[TASK DESCRIPTION]: Exact transcription of the data below is required, without the images.

Top of MATERIAL FOR THIS EXERCISE

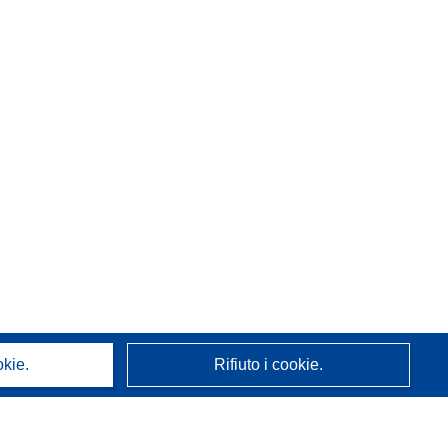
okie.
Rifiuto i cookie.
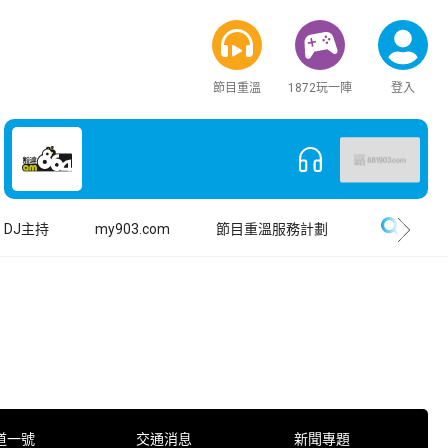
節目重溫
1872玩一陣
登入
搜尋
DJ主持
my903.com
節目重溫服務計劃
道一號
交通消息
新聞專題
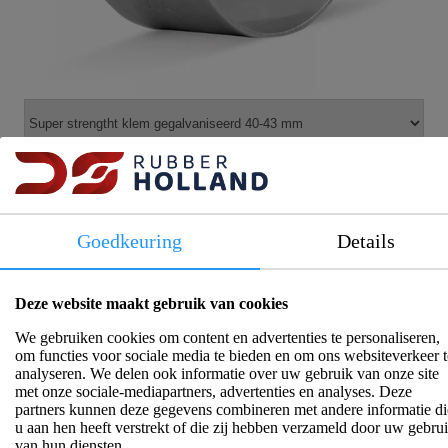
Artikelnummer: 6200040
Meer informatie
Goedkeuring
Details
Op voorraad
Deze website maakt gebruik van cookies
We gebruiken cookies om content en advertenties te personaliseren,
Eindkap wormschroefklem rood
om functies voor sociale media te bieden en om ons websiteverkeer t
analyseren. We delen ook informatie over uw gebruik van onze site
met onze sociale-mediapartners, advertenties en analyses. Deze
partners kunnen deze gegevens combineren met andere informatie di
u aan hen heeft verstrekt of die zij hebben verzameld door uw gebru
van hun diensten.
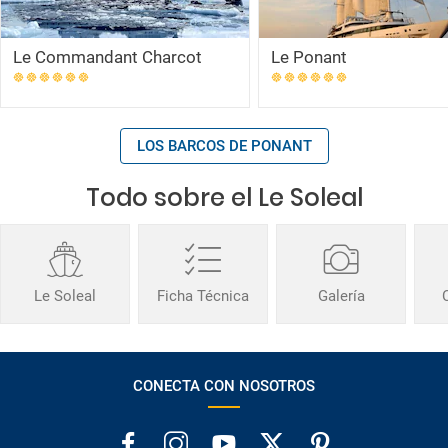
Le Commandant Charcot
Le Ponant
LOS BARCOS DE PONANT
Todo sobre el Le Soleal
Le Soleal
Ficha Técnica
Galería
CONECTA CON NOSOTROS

Bottom of MATERIAL FOR THIS EXERCISE

[ANSWER SPACE]:
okie.
Rifiuto i cookie.
節目重溫
1872玩一陣
登入
搜尋
DJ主持
my903.com
節目重溫服務計劃
道一號
交通消息
新聞專題
Artikelnummer: 6200040
Meer informatie
Goedkeuring
Details
Op voorraad
Deze website maakt gebruik van cookies
We gebruiken cookies om content en advertenties te personaliseren,
Eindkap wormschroefklem rood
om functies voor sociale media te bieden en om ons websiteverkeer t
analyseren. We delen ook informatie over uw gebruik van onze site
met onze sociale-mediapartners, advertenties en analyses. Deze
partners kunnen deze gegevens combineren met andere informatie di
u aan hen heeft verstrekt of die zij hebben verzameld door uw gebru
van hun diensten.
Le Commandant Charcot
Le Ponant
LOS BARCOS DE PONANT
Todo sobre el Le Soleal
Le Soleal
Ficha Técnica
Galería
CONECTA CON NOSOTROS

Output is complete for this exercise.